**Exercise directions**
Print exactly the first lines of the records. Stop after the line containing "## Sneakers2.py", and leave every picture out.

**Source data**
Start of Block

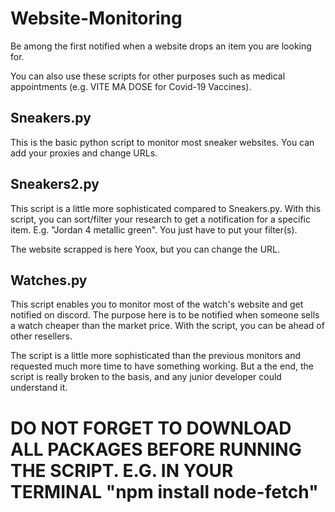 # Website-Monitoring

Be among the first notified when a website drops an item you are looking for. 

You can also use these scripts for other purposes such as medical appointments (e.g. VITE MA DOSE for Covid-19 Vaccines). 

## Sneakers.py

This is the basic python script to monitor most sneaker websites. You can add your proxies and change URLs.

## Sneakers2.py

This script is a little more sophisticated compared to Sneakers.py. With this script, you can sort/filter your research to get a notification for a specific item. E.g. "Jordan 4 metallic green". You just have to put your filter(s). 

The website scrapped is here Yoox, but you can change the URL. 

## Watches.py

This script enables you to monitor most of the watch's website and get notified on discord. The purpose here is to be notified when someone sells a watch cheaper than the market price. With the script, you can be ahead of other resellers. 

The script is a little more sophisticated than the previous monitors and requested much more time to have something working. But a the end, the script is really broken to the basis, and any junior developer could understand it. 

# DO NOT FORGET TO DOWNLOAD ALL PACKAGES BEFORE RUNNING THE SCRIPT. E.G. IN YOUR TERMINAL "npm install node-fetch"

End of Block

**Answer to this exercise**
 # Website-Monitoring

Be among the first notified when a website drops an item you are looking for. 

You can also use these scripts for other purposes such as medical appointments (e.g. VITE MA DOSE for Covid-19 Vaccines). 

## Sneakers.py

This is the basic python script to monitor most sneaker websites. You can add your proxies and change URLs.

## Sneakers2.py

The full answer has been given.